Ramona R. Rush

Ramona R. Rush attended Little River (KS.) Schools, Hutchinson (KS.) Community College, the University of Kansas, and the University of Wisconsin, majoring in pre-journalism, journalism, radio-tv-film, and mass and international communications, respectively. At the University of Wisconsin where Rush earned her Ph.D., she emphasized international communications and received a minor in Ibero-American Area Studies. She spent 1968-69 in Peru doing dissertation research on cognitive modernity and communication.
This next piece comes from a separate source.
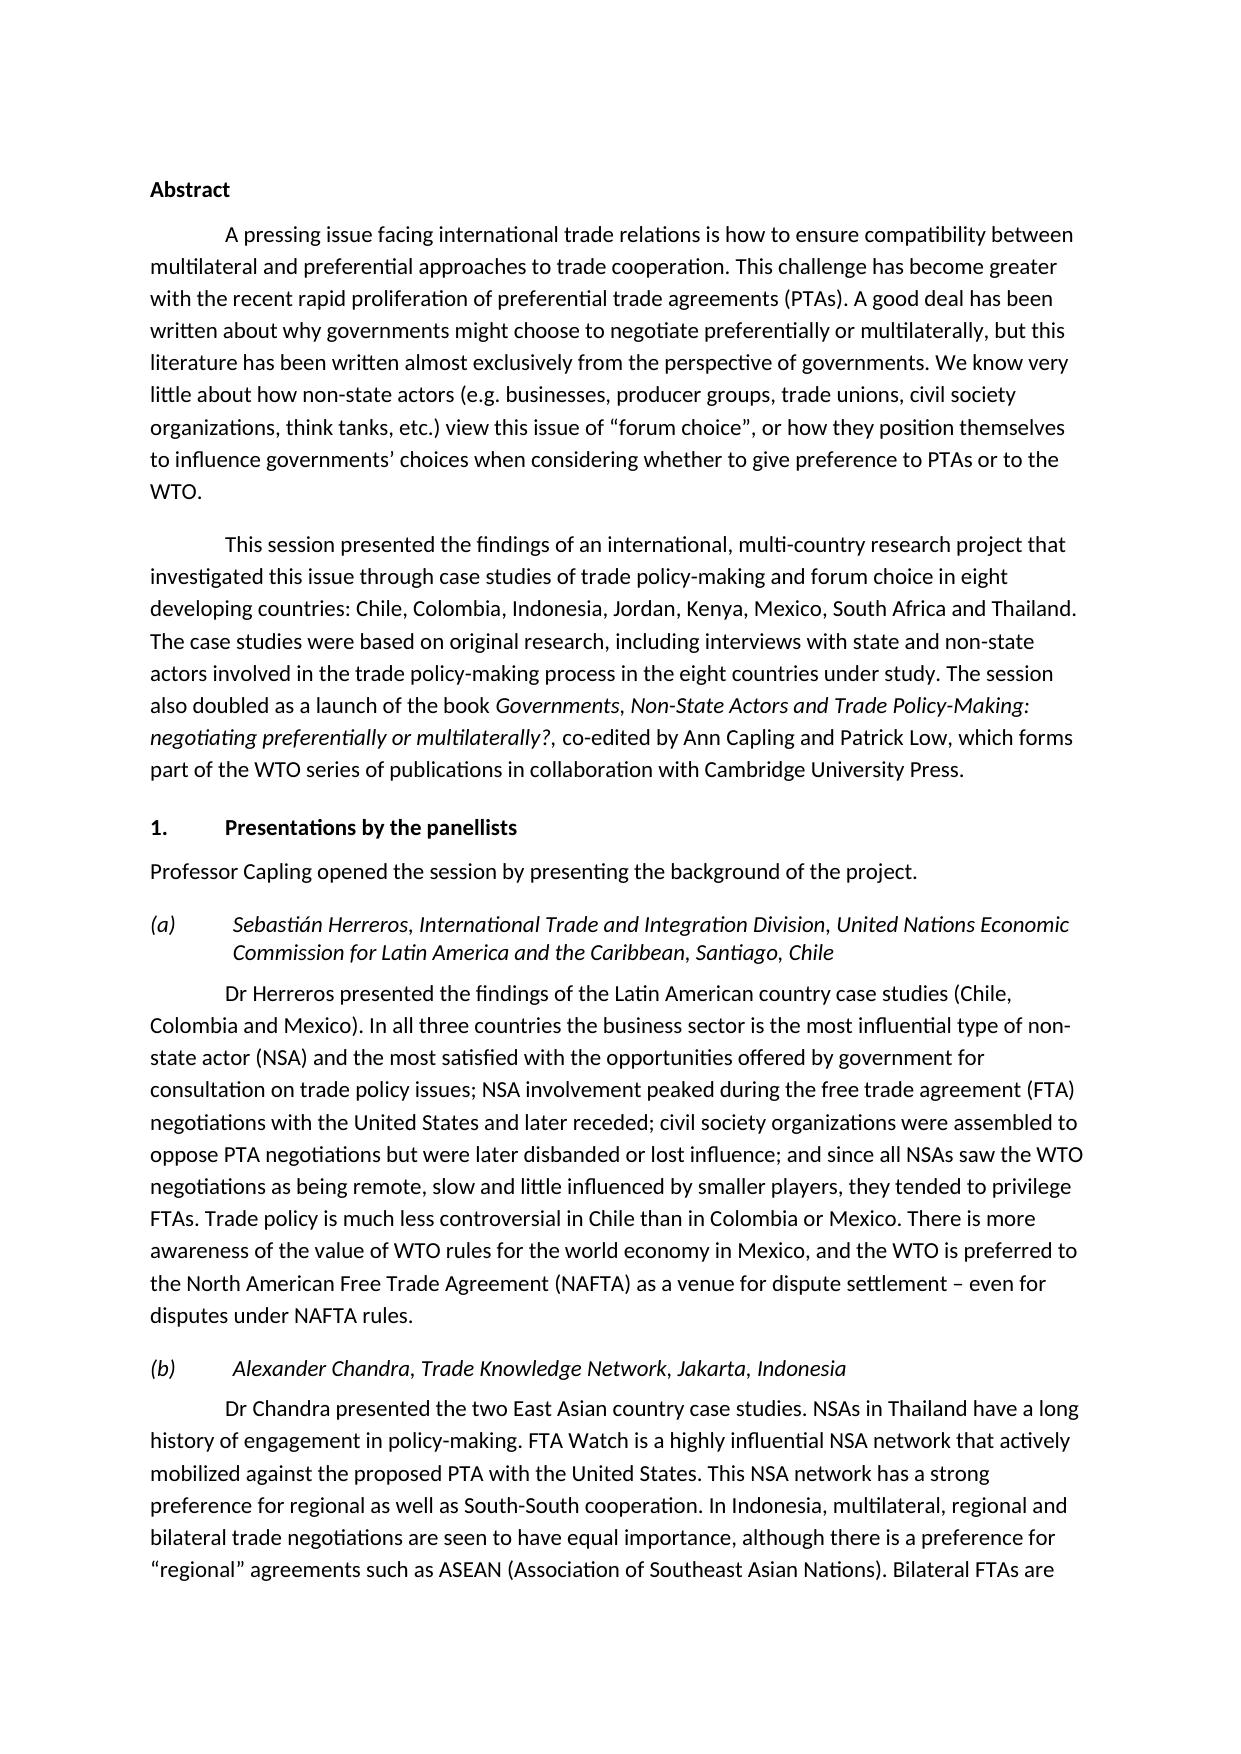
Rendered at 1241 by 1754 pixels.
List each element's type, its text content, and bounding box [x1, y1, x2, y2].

subtitle (a) Sebastián Herreros, International Trade and Integration Division, United Nations Economic Commission for Latin America and the Caribbean, Santiago, Chile [150, 910, 1090, 966]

She has served as an administrator, teacher, and researcher in mass and international communications at Kansas State University, The University of Florida, Tulsa University, and The University of Kentucky, where she was the College of Communication's first dean in 1977. Her teaching and research interests include international/intercultural communications, mass communication and society, environmental and ecological communications, communication and "others" (women, minorities, lesbigaytrans-sexual, older), peace communications, and media literacy/education. Rush is currently a faculty affiliate with UK's Women's Studies Program, Latin American Studies Program, Social Theory group, and maintains an active faculty role in the graduate program of the Patterson School of Diplomacy and International Commerce. She is co-editor of and chapter author within Women Transforming Communications (Sage 1996) and Communications at the Crossroads (Ablex 1989), and has published in several journals in the field of communications. She is currently working on a book that will survey the literature for the progress of women in communications, 1969-99, and updating an initial study in the field she and others did about three decades ago; the research is supported by three separate grants from the Freedom Forum and the Knight Foundation. Rush has worked in professional communications as a promotional copywriter at KMBC-TV in Kansas City; in political communications in Kansas and Washington, D.C. as a press secretary to a U.S. Senator; and in academic and professional mental health mass communications.